THE TATOO HERMENEUTIC: RETHINKING READING

In 2010 I was living in Brighton in the UK, working nights in retail, and academia was the last thing on my mind. But when the guy I had been dating for a few months got a new tattoo, I started thinking about how we tell stories, how we create and understand the stories that surround us, and how our bodies, our selves, are enmeshed in the narratives of others. This tattoo – a reminder of some of the good times we’d had together – was now a part of the wider story told by his other tattoos, each one linked to a time, a place, a person, a memory.

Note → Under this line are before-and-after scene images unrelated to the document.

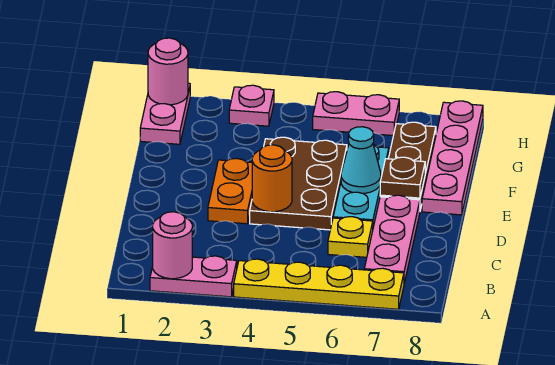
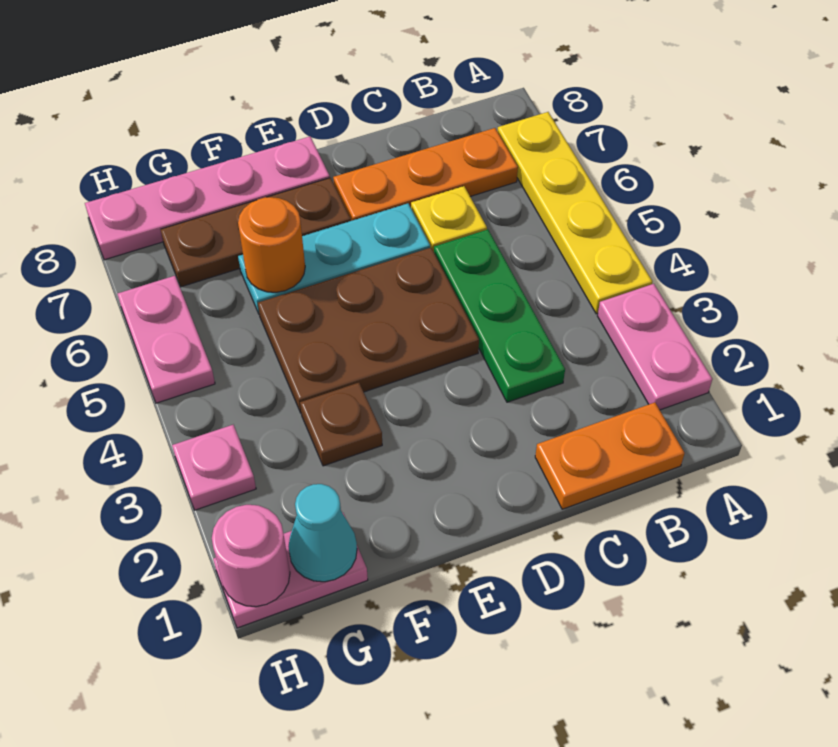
pink round brick A2 level 2 -> none
pink plate B7:D7 level 1 -> orange plate B7:D7 level 1
none -> green plate C3:C5 level 1
orange plate D3:E3 level 1 -> orange plate B1:C1 level 1
orange round brick D4 level 2 -> orange round brick F6 level 2
cyan cone E6 level 2 -> cyan cone G1 level 2
brown plate E7 level 2 -> brown plate F3 level 1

A year later we broke up, and I thought again about that tattoo: what story did it tell now? How was its link to time and place, to Brighton, to 2010, to the world we had lived in at the time changed by these events? Our break up had been amicable, but what if it hadn’t been? How would that affect the way he now told its story to others, to the next girl he dated? Of course, this made me realize that all of his stories had, in the first place, been subjective, influenced by his emotions at the time or later, and that each story would rarely be told in an identical way to an identical listener. Indeed, my own interpretation of each of his tattoos was not only influenced by the story he told me, but by my own history, my own experiences and memories, and that each interpretation can be altered, influenced, reinterpreted over time.
But was the influence of interpretation only present at the point where the story was read or told? Was it not the case that the tattoo was already subject to the interpretation of its bearer? A personal choice to remember a certain event, person or experience in a certain way? Was the tattoo itself really anything more than a vehicle for interpretation, an empty aesthetic that can only truly take shape through interpretation and reinterpretation? What did that tattoo really tell you about that guy? About that time? About that place? About me?
When I later rejoined academia, this way of thinking about tattoos became apparent in the reading of narratives, too, and particularly in the field of hermeneutics. Everything we read – be it text or tattoo – is subject to interpretation, but everything we interpret has already been subject to the interpretations of the author, the narrator, the storyteller.
And there was another level to this reading of the tattoo. When this guy chose to get each of his tattoos, he knew that each one was going to be on his body forever. That it would be seen by others, that it would provoke questions and conversations. That it could mislead, deceive, lie, just as much as it could represent; it could be truthful, without telling the whole truth. However private we believe tattoos to be, often, they are quite the reverse. A tattoo is a deliberate (re)presentation, showing what you want to be seen at the time, and while we may sometimes be aware of this when we think about tattoos, we rarely bear it in mind when we think about narratives. But what if authors too were manipulating words just as the tattoo may manipulate our interpretations? Just as a tattoo today is personal choice, so too are the words written by an author, carefully selected and manipulated, choreographed into narrative sequence.
When we read, we read the words on the page – this is how we are taught to read – and we read the words all the while expecting them to tell us something. But the author knows this too. But what if the story the author writes were only a distraction, a way of focusing the eye elsewhere, otherwise than the story he or she wants – or doesn’t want – to tell? Reading is not only about reading what we are given, but about reading beyond what is evident as text, reading the gaps and absences in every narrative.
That tattoo, back in Brighton in 2010, tells a story, and it will always tell a story, though not always the same story, and never the whole story, and only ever one part of a bigger story that is still being written. There is so much missing that isn’t being shown, that is, more importantly, being hidden behind the very image that purports to tell us so much. In presenting that one image, we are distracted, as readers of other people, from asking what is not there: why not a different image? Why not a different time? We never ask questions like that. But our processes of reading need to think about what is absent as much as what is present: not just ‘what do we know about this?’ but why this and not that?